Veränderung im Leseverhalten

Eine Veränderung im Lesenverhalten gibt es aber trotzdem. Das bemerkt Elke Hoffmann, stellvertretende Leiterin der Mülheimer Stadtbücherei: „Die Zahlen an ausgeliehenen Bücher gehen zurück“, erklärt sie.

Ein verändertes Leseverhalten macht sie aber nicht nur abhängig von der Zahl an Büchern. Sondern auch vom Genre: „Mittlerweile lesen die Kinder eher lustige oder coole Bücher, die oft im Comic-Stil sind“, so Hoffmann.
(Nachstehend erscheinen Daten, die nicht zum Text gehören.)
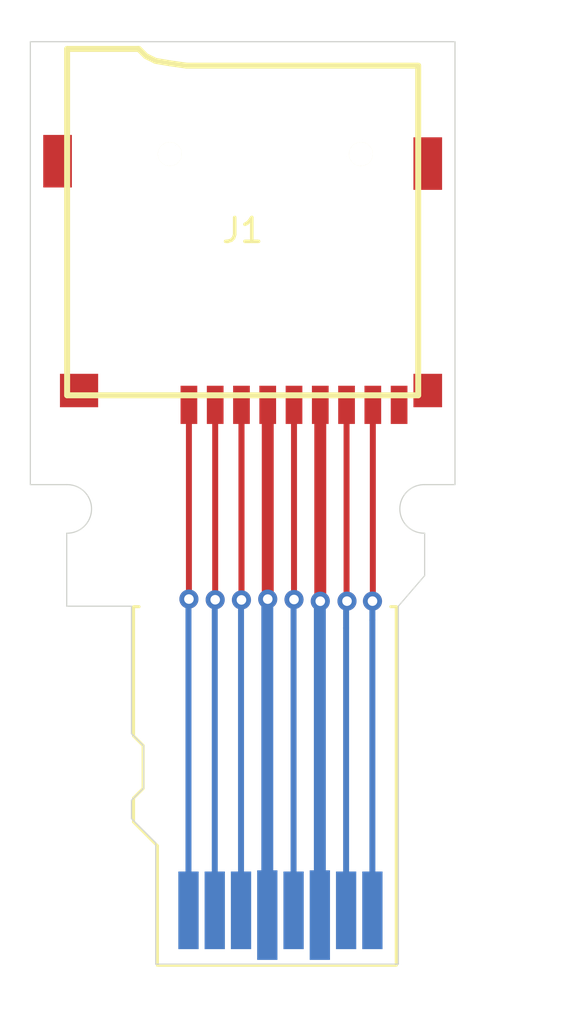
<source format=kicad_pcb>
(kicad_pcb
	(version 20240108)
	(generator "pcbnew")
	(generator_version "8.0")
	(general
		(thickness 1.6)
		(legacy_teardrops no)
	)
	(paper "A4")
	(layers
		(0 "F.Cu" signal)
		(31 "B.Cu" signal)
		(32 "B.Adhes" user "B.Adhesive")
		(33 "F.Adhes" user "F.Adhesive")
		(34 "B.Paste" user)
		(35 "F.Paste" user)
		(36 "B.SilkS" user "B.Silkscreen")
		(37 "F.SilkS" user "F.Silkscreen")
		(38 "B.Mask" user)
		(39 "F.Mask" user)
		(40 "Dwgs.User" user "User.Drawings")
		(41 "Cmts.User" user "User.Comments")
		(42 "Eco1.User" user "User.Eco1")
		(43 "Eco2.User" user "User.Eco2")
		(44 "Edge.Cuts" user)
		(45 "Margin" user)
		(46 "B.CrtYd" user "B.Courtyard")
		(47 "F.CrtYd" user "F.Courtyard")
		(48 "B.Fab" user)
		(49 "F.Fab" user)
		(50 "User.1" user)
		(51 "User.2" user)
		(52 "User.3" user)
		(53 "User.4" user)
		(54 "User.5" user)
		(55 "User.6" user)
		(56 "User.7" user)
		(57 "User.8" user)
		(58 "User.9" user)
	)
	(setup
		(pad_to_mask_clearance 0)
		(allow_soldermask_bridges_in_footprints no)
		(pcbplotparams
			(layerselection 0x00010fc_ffffffff)
			(plot_on_all_layers_selection 0x0000000_00000000)
			(disableapertmacros no)
			(usegerberextensions no)
			(usegerberattributes yes)
			(usegerberadvancedattributes yes)
			(creategerberjobfile yes)
			(dashed_line_dash_ratio 12.000000)
			(dashed_line_gap_ratio 3.000000)
			(svgprecision 6)
			(plotframeref no)
			(viasonmask no)
			(mode 1)
			(useauxorigin no)
			(hpglpennumber 1)
			(hpglpenspeed 20)
			(hpglpendiameter 15.000000)
			(pdf_front_fp_property_popups yes)
			(pdf_back_fp_property_popups yes)
			(dxfpolygonmode yes)
			(dxfimperialunits yes)
			(dxfusepcbnewfont yes)
			(psnegative no)
			(psa4output no)
			(plotreference yes)
			(plotvalue yes)
			(plotfptext yes)
			(plotinvisibletext no)
			(sketchpadsonfab no)
			(subtractmaskfromsilk no)
			(outputformat 1)
			(mirror no)
			(drillshape 1)
			(scaleselection 1)
			(outputdirectory "")
		)
	)
	(net 0 "")
	(net 1 "/DAT2")
	(net 2 "/DAT3")
	(net 3 "/CMD")
	(net 4 "/VCC")
	(net 5 "/CLK")
	(net 6 "/DAT0")
	(net 7 "/DAT1")
	(net 8 "unconnected-(J1-Pad9)")
	(net 9 "unconnected-(J1-Pad10)")
	(net 10 "/GND")
	(footprint "SparkFun_MicroSD_Sniffer:GCT-MEM2055-00-190-01-A" (layer "F.Cu") (at 130.81 86.36))
	(footprint "SparkFun_MicroSD_Sniffer:SPARKFUN_MICRO-SDCARD" (layer "F.Cu") (at 127.0816 109.02065))
	(gr_line
		(start 126.6616 99.8302)
		(end 126.6616 101.6082)
		(stroke
			(width 0.05)
			(type solid)
		)
		(layer "Edge.Cuts")
		(uuid "09854350-9635-4e9f-b3dd-3decf0af5bdc")
	)
	(gr_arc
		(start 123.444 88.9)
		(mid 124.485717 89.916)
		(end 123.444 90.932)
		(stroke
			(width 0.05)
			(type solid)
		)
		(layer "Edge.Cuts")
		(uuid "0ad5bf57-8419-49cb-a07c-37d2bdbe0e84")
	)
	(gr_line
		(start 126.1536 102.1162)
		(end 126.1536 102.8782)
		(stroke
			(width 0.05)
			(type solid)
		)
		(layer "Edge.Cuts")
		(uuid "0d8338c7-162b-4f25-a501-201cca42f535")
	)
	(gr_line
		(start 127.1696 103.8942)
		(end 127.1696 108.9742)
		(stroke
			(width 0.05)
			(type solid)
		)
		(layer "Edge.Cuts")
		(uuid "0fecac64-c8d6-4bbe-89bd-7eec65dd302c")
	)
	(gr_line
		(start 126.1536 102.8782)
		(end 127.1696 103.8942)
		(stroke
			(width 0.05)
			(type solid)
		)
		(layer "Edge.Cuts")
		(uuid "23729d4a-579d-49a3-94c4-f40947666cad")
	)
	(gr_line
		(start 138.43 92.71)
		(end 138.43 90.932)
		(stroke
			(width 0.05)
			(type solid)
		)
		(layer "Edge.Cuts")
		(uuid "3f8f463d-d256-48a4-b734-fd1d55b7d6e1")
	)
	(gr_line
		(start 123.444 90.932)
		(end 123.444 93.9882)
		(stroke
			(width 0.05)
			(type solid)
		)
		(layer "Edge.Cuts")
		(uuid "409ccb5e-2659-430d-8abb-258d655c33eb")
	)
	(gr_line
		(start 139.7 70.358)
		(end 121.92 70.358)
		(stroke
			(width 0.05)
			(type solid)
		)
		(layer "Edge.Cuts")
		(uuid "441327d0-5535-45e9-ba6c-e52f674e2447")
	)
	(gr_line
		(start 127.1696 108.9742)
		(end 137.3296 108.9742)
		(stroke
			(width 0.05)
			(type solid)
		)
		(layer "Edge.Cuts")
		(uuid "4e544969-e86d-4ae4-b3e6-bf08a6a77e81")
	)
	(gr_line
		(start 137.3296 108.9742)
		(end 137.3296 93.9882)
		(stroke
			(width 0.05)
			(type solid)
		)
		(layer "Edge.Cuts")
		(uuid "7642e733-fea1-4022-b5d1-744a91a76153")
	)
	(gr_line
		(start 138.43 88.9)
		(end 139.7 88.9)
		(stroke
			(width 0.05)
			(type solid)
		)
		(layer "Edge.Cuts")
		(uuid "7d59c0b7-e681-4779-b285-66b563529a98")
	)
	(gr_line
		(start 123.444 93.9882)
		(end 126.1536 93.9882)
		(stroke
			(width 0.05)
			(type solid)
		)
		(layer "Edge.Cuts")
		(uuid "81c6aea5-e818-4e1c-997e-365b4296104d")
	)
	(gr_line
		(start 126.1536 99.3222)
		(end 126.6616 99.8302)
		(stroke
			(width 0.05)
			(type solid)
		)
		(layer "Edge.Cuts")
		(uuid "954f32ad-1139-47f2-8399-0caae85fe94a")
	)
	(gr_line
		(start 139.7 88.9)
		(end 139.7 70.358)
		(stroke
			(width 0.05)
			(type solid)
		)
		(layer "Edge.Cuts")
		(uuid "cc161d39-3ec7-4def-9ca5-a6544a391283")
	)
	(gr_line
		(start 121.92 88.9)
		(end 123.444 88.9)
		(stroke
			(width 0.05)
			(type solid)
		)
		(layer "Edge.Cuts")
		(uuid "d185185d-719c-4486-af9f-c35b95179154")
	)
	(gr_arc
		(start 138.43 90.932)
		(mid 137.388283 89.916)
		(end 138.43 88.9)
		(stroke
			(width 0.05)
			(type solid)
		)
		(layer "Edge.Cuts")
		(uuid "e3a698f8-8f91-4acc-b313-375ae5491249")
	)
	(gr_line
		(start 126.6616 101.6082)
		(end 126.1536 102.1162)
		(stroke
			(width 0.05)
			(type solid)
		)
		(layer "Edge.Cuts")
		(uuid "e9ef9f43-0777-473b-8258-5f8956c356dd")
	)
	(gr_line
		(start 126.1536 93.9882)
		(end 126.1536 99.3222)
		(stroke
			(width 0.05)
			(type solid)
		)
		(layer "Edge.Cuts")
		(uuid "eacf8fc4-b8e9-4a71-9041-9f01a94a9e80")
	)
	(gr_line
		(start 121.92 70.358)
		(end 121.92 88.9)
		(stroke
			(width 0.05)
			(type solid)
		)
		(layer "Edge.Cuts")
		(uuid "f0bd4f1e-5796-433f-a39b-68468cd26594")
	)
	(gr_line
		(start 137.3296 93.9882)
		(end 138.43 92.71)
		(stroke
			(width 0.05)
			(type solid)
		)
		(layer "Edge.Cuts")
		(uuid "fd8b1ffd-677d-4664-a1ee-329581770086")
	)
	(segment
		(start 128.56 93.69)
		(end 128.56 85.56)
		(width 0.25)
		(layer "F.Cu")
		(net 1)
		(uuid "9f16d9af-5dab-4649-b18a-3d54032eeaf8")
	)
	(via
		(at 128.56 93.69)
		(size 0.8)
		(drill 0.4)
		(layers "F.Cu" "B.Cu")
		(net 1)
		(uuid "a49eea03-6cd4-479c-a764-06c09fdb033d")
	)
	(segment
		(start 128.5416 93.7084)
		(end 128.56 93.69)
		(width 0.25)
		(layer "B.Cu")
		(net 1)
		(uuid "31e6c9f5-82ae-4301-bfa0-506b67b64648")
	)
	(segment
		(start 128.5416 106.72065)
		(end 128.5416 93.7084)
		(width 0.25)
		(layer "B.Cu")
		(net 1)
		(uuid "a010ead1-9216-4e9c-9864-9c1cb1091773")
	)
	(segment
		(start 129.66 93.719)
		(end 129.66 85.56)
		(width 0.25)
		(layer "F.Cu")
		(net 2)
		(uuid "02587690-8967-439b-b583-fb39f78f163f")
	)
	(segment
		(start 129.66 93.86)
		(end 129.66 93.719)
		(width 0.25)
		(layer "F.Cu")
		(net 2)
		(uuid "d89e2580-b022-4d48-a37e-c7e9e38b0bcb")
	)
	(via
		(at 129.66 93.719)
		(size 0.8)
		(drill 0.4)
		(layers "F.Cu" "B.Cu")
		(net 2)
		(uuid "c13d1029-7553-4c24-ad81-124b15c90075")
	)
	(segment
		(start 129.6416 93.7374)
		(end 129.66 93.719)
		(width 0.25)
		(layer "B.Cu")
		(net 2)
		(uuid "1a272e5b-a7af-4640-9942-35b134758b57")
	)
	(segment
		(start 129.6416 106.72065)
		(end 129.6416 93.7374)
		(width 0.25)
		(layer "B.Cu")
		(net 2)
		(uuid "2d642cec-096e-4d25-b953-3b36678bb2f3")
	)
	(segment
		(start 130.7592 93.726)
		(end 130.76 93.7252)
		(width 0.25)
		(layer "F.Cu")
		(net 3)
		(uuid "72900ed1-3374-4386-859b-abb102f30b46")
	)
	(segment
		(start 130.76 85.56)
		(end 130.76 93.93)
		(width 0.25)
		(layer "F.Cu")
		(net 3)
		(uuid "86dfd5a1-83d6-4977-9556-e33d15d5258d")
	)
	(segment
		(start 130.76 93.7252)
		(end 130.76 85.56)
		(width 0.25)
		(layer "F.Cu")
		(net 3)
		(uuid "c8421619-bfcc-4db9-9d95-17391592de97")
	)
	(via
		(at 130.7592 93.726)
		(size 0.8)
		(drill 0.4)
		(layers "F.Cu" "B.Cu")
		(net 3)
		(uuid "f6c853d4-bbcd-4b7b-9a09-2cb0aa558725")
	)
	(segment
		(start 130.7592 93.726)
		(end 130.7416 93.7436)
		(width 0.25)
		(layer "B.Cu")
		(net 3)
		(uuid "0bad6e34-dc02-48d2-b188-18882c095640")
	)
	(segment
		(start 130.7416 93.7436)
		(end 130.7416 106.72065)
		(width 0.25)
		(layer "B.Cu")
		(net 3)
		(uuid "0bb1e98a-12cb-4b3f-938c-9cfda3256758")
	)
	(segment
		(start 131.86 93.692)
		(end 131.86 85.56)
		(width 0.5)
		(layer "F.Cu")
		(net 4)
		(uuid "82bb7156-1a6e-4d66-a09d-1fa84847ab75")
	)
	(segment
		(start 131.86 93.946)
		(end 131.86 93.692)
		(width 0.25)
		(layer "F.Cu")
		(net 4)
		(uuid "a1158571-571c-438d-8a3b-68db18c9a43e")
	)
	(via
		(at 131.86 93.692)
		(size 0.8)
		(drill 0.4)
		(layers "F.Cu" "B.Cu")
		(net 4)
		(uuid "54eb4906-91f8-4f1e-992f-13b644c1e0cf")
	)
	(segment
		(start 131.8416 106.92065)
		(end 131.8416 93.7104)
		(width 0.5)
		(layer "B.Cu")
		(net 4)
		(uuid "72a650f3-0b2b-4088-8c36-c13d3bf3d1f7")
	)
	(segment
		(start 131.8416 93.7104)
		(end 131.86 93.692)
		(width 0.5)
		(layer "B.Cu")
		(net 4)
		(uuid "98008a1c-5868-492c-9bca-a209694af315")
	)
	(segment
		(start 132.96 93.7096)
		(end 132.96 93.862)
		(width 0.25)
		(layer "F.Cu")
		(net 5)
		(uuid "328beb90-f791-4a9b-9895-c45ba1d55668")
	)
	(segment
		(start 132.96 93.7096)
		(end 132.96 85.56)
		(width 0.25)
		(layer "F.Cu")
		(net 5)
		(uuid "3cb24c87-c935-4956-8aa0-707ecfd3a89c")
	)
	(via
		(at 132.96 93.7096)
		(size 0.8)
		(drill 0.4)
		(layers "F.Cu" "B.Cu")
		(net 5)
		(uuid "5f1df1c3-0678-4696-ab8c-9b9563e89f8b")
	)
	(segment
		(start 132.9416 93.728)
		(end 132.96 93.7096)
		(width 0.25)
		(layer "B.Cu")
		(net 5)
		(uuid "ad690353-077b-45e0-a390-bb9ea564bdfb")
	)
	(segment
		(start 132.9416 106.72065)
		(end 132.9416 93.728)
		(width 0.25)
		(layer "B.Cu")
		(net 5)
		(uuid "df393237-7e33-4c49-a9ac-ddfe6cdd7b66")
	)
	(segment
		(start 135.1788 93.7768)
		(end 135.16 93.758)
		(width 0.25)
		(layer "F.Cu")
		(net 6)
		(uuid "e18f5077-d0ce-4a67-9f68-cb492d23b8bc")
	)
	(segment
		(start 135.16 93.758)
		(end 135.16 85.56)
		(width 0.25)
		(layer "F.Cu")
		(net 6)
		(uuid "f1d26f4b-1ea4-4f2a-a8c9-d96cee8f4ca6")
	)
	(via
		(at 135.1788 93.7768)
		(size 0.8)
		(drill 0.4)
		(layers "F.Cu" "B.Cu")
		(net 6)
		(uuid "e2e15bde-e756-42ae-894d-be0da99be93d")
	)
	(segment
		(start 135.1416 93.814)
		(end 135.1788 93.7768)
		(width 0.25)
		(layer "B.Cu")
		(net 6)
		(uuid "7220def5-fd75-41ae-9121-ed7d3a565613")
	)
	(segment
		(start 135.1416 94.9062)
		(end 135.1416 93.814)
		(width 0.25)
		(layer "B.Cu")
		(net 6)
		(uuid "9faf9aeb-d705-4e6f-812e-c6e53f6b85ef")
	)
	(segment
		(start 135.1416 94.9062)
		(end 135.1416 106.72065)
		(width 0.25)
		(layer "B.Cu")
		(net 6)
		(uuid "d44f3f12-8657-48e0-a03a-fc5383e739d7")
	)
	(segment
		(start 136.26 93.7624)
		(end 136.26 85.56)
		(width 0.25)
		(layer "F.Cu")
		(net 7)
		(uuid "85fa5704-8fd8-4f8a-b4a7-049227a2e39f")
	)
	(segment
		(start 136.2456 93.7768)
		(end 136.26 93.7624)
		(width 0.25)
		(layer "F.Cu")
		(net 7)
		(uuid "a433789b-a541-4f8a-9599-b776d735d765")
	)
	(via
		(at 136.2456 93.7768)
		(size 0.8)
		(drill 0.4)
		(layers "F.Cu" "B.Cu")
		(net 7)
		(uuid "3fe19686-0563-46c2-b6db-c854496bfa90")
	)
	(segment
		(start 136.2416 94.5682)
		(end 136.2416 93.7808)
		(width 0.25)
		(layer "B.Cu")
		(net 7)
		(uuid "1ab401d4-1991-4103-bfe7-dc30e3f96501")
	)
	(segment
		(start 136.2416 94.5682)
		(end 136.2416 106.72065)
		(width 0.25)
		(layer "B.Cu")
		(net 7)
		(uuid "327dfcfa-f52d-4951-82e8-820abf17d1b1")
	)
	(segment
		(start 136.2416 93.7808)
		(end 136.2456 93.7768)
		(width 0.25)
		(layer "B.Cu")
		(net 7)
		(uuid "659f5478-cdd6-402b-b515-53f953cb73e4")
	)
	(segment
		(start 134.06 93.780394)
		(end 134.06 85.56)
		(width 0.5)
		(layer "F.Cu")
		(net 10)
		(uuid "df46fca9-c57c-4692-a317-47a1739c6d79")
	)
	(via
		(at 134.06 93.780394)
		(size 0.8)
		(drill 0.4)
		(layers "F.Cu" "B.Cu")
		(net 10)
		(uuid "f70982a3-6741-4ce0-8fb9-18cef35c26d9")
	)
	(segment
		(start 134.0416 93.798794)
		(end 134.06 93.780394)
		(width 0.25)
		(layer "B.Cu")
		(net 10)
		(uuid "28a25c20-dab6-460f-af5f-6cf093b20987")
	)
	(segment
		(start 134.0416 106.92065)
		(end 134.0416 93.798794)
		(width 0.5)
		(layer "B.Cu")
		(net 10)
		(uuid "32333c62-7f87-4aa0-b910-10a7c6d6b311")
	)
)

</source>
Kurz gesagt also Bücher mit weniger Anspruch und weniger Text.

Hoffmann: „Die Kinder und Jugendlichen tun sich schwerer mit dem Lesen.“ Aber sie daran zu führen sei wichtig, sie müssten eigentlich so früh wie möglich mit Büchern konfrontiert werden. Denn haben Jugendliche in einem gewissen Alter bisher nie gelesen, sei es schwierig, sie ans Buch zu führen. Lesen Kinder einmal gerne, so bleiben sie auch dran. „Zum Beispiel wenn sie eine Bücherserie für sich entdeckt haben“, meint Hoffmann.

Drittklässler lesen Anfängerlektüre

Auch Ursula Hilberath, Mit-Inhaberin der Buchhandlung Hilberath und Lange, fallen Probleme auf: „Manche Drittklässler lesen Bücher, die eigentlich für die Anfänger gedacht sind, dabei haben wir bei uns auch schon Bücher, mit richtigem Zusammenhang, die für das Alter viel besser geeignet wären.“ Die können die Schüler aber schlichtweg nicht verstehen. Der Grund dafür? Möglicherweise die Lern-Methode „Schreiben nach Gehör“, spekuliert Hilberath.

Dass Kinder und Jugendliche generell aber weniger Bücher kaufen, bestätigt sie nicht: „Die Kinder- und Jugendbuchabteilung ist immer noch eine der Säulen in unserem Geschäft, und ich würde sagen, dass die meisten der gekauften Bücher gelesen werden.“

<<< STIFTUNG: LESEN IST UND BLEIBT WICHTIG

Laut der „Stiftung Lesen“ lesen Menschen unter 30 mittlerweile vor allem E-Mails, Textnachrichten sowie Internettexte, während es bei Menschen über 60 Zeitungen und Zeitschriften sind.

  • 22 Prozent der Befragten und 34 Prozent der unter 30-Jährigen mein, dass sie durch digitale Medien mehr lesen als früher.

  • Die Bedeutung des Lesens sei für alle Altersgruppen gleichbleibend wichtig oder sogar noch wichtiger als vor 20 Jahren.